The U.S. Chamber of Commerce praised the Senate for refusing to confirm Richard Cordray as the director of the new Consumer Financial Protection Bureau. Senators opposing the nomination got it right — this isn’t about Cordray’s credentials but, rather, about preventing a deeply flawed agency from moving forward without substantial reforms.
Perhaps unwilling to take no for an answer, President Barack Obama reportedly may circumvent the Senate confirmation process altogether by appointing Cordray during recess. This would undermine the collaboration needed to fix our economy and modernize the financial system. It would also take away the only real check Congress has over the bureau’s enormous power — the confirmation of its director. And an unreformed, unaccountable CFPB would threaten our recovery at the worst possible time.
We should root out the predatory lending, financial scams and fraud that poison a competitive marketplace and harm consumers and legitimate businesses.
But what’s also important — to economic growth and job creation and to borrowers and businesses acting in good faith — is the availability of credit and capital. The current structure of the CFPB will breed uncertainty, restrict credit and stifle innovation when we need it most.

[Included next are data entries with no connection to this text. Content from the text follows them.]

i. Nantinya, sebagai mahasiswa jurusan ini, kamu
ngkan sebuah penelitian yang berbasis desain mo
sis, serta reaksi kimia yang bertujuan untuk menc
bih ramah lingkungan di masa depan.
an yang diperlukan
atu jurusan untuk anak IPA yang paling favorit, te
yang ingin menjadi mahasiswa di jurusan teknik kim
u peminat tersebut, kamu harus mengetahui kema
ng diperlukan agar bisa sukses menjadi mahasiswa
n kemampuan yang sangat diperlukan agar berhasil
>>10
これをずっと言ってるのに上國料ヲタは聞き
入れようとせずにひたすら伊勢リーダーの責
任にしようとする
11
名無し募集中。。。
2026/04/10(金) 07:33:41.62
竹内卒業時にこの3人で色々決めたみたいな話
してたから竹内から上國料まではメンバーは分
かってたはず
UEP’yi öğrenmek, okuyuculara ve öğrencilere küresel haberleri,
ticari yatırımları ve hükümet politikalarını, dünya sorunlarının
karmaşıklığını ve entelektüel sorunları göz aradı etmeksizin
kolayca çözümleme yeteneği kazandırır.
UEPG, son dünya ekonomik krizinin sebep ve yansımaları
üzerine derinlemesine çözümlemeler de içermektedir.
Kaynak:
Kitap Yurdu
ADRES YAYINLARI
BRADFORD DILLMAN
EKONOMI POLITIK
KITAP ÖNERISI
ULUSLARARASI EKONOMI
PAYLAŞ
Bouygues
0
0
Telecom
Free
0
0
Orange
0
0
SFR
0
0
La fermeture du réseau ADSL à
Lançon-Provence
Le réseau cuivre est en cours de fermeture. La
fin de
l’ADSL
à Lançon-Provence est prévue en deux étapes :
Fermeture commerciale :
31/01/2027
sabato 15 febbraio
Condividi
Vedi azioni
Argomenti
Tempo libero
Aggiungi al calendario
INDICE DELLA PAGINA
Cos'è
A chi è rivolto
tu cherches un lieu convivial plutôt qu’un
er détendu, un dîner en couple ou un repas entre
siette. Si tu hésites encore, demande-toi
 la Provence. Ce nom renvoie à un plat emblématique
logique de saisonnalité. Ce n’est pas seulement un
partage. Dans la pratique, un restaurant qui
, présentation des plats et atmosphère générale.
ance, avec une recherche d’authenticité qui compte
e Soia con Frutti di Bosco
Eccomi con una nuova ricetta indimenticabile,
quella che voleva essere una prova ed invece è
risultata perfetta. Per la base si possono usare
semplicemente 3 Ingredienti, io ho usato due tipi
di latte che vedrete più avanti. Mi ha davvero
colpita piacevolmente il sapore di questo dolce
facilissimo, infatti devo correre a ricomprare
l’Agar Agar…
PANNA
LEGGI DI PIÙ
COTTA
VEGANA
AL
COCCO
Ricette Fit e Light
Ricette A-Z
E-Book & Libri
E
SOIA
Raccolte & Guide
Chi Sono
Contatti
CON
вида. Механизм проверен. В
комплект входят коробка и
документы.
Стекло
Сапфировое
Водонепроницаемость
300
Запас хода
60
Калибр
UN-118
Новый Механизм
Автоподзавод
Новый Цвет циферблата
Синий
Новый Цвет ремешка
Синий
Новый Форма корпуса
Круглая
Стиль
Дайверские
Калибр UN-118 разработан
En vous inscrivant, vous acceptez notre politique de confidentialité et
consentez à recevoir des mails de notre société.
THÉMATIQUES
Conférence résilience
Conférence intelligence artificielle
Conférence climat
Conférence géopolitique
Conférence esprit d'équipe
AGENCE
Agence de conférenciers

The fixes are obvious and necessary. First, the CFPB is exempt from nearly all the checks and balances that keep other independent regulatory bodies, such as the Consumer Product Safety Commission, transparent and accountable. The CFPB is led by a single, powerful director — the agency’s only Senate-approved position. Its top post carries a five-year term, and the director can’t be fired, even by the president, outside of extraordinary circumstances. The CFPB’s power should be decentralized through a bipartisan panel of commissioners, ensuring balanced debate and a diversity of viewpoints.
Second, that powerful director controls an annual budget exceeding $500 million. Neither Congress nor the administration has any say on how that money is spent. This needs to change. The CFPB’s budget must be submitted to Congress to ensure oversight of the agency’s spending and policy priorities.
Third, the CFPB has been empowered to ban or change financial services or products without sufficient coordination with federal banking regulators. That means so-called consumer protections could come at the cost of financial institutions’ stability. And if banks are pushed into failure by new rules, the collateral damage will hit consumers. There must be a meaningful safety and soundness check that will factor in the impact of the CFPB’s rules.
Until those fundamental flaws are fixed, the president should stand down.
— Tom Donohue is president and CEO of the U.S. Chamber of Commerce.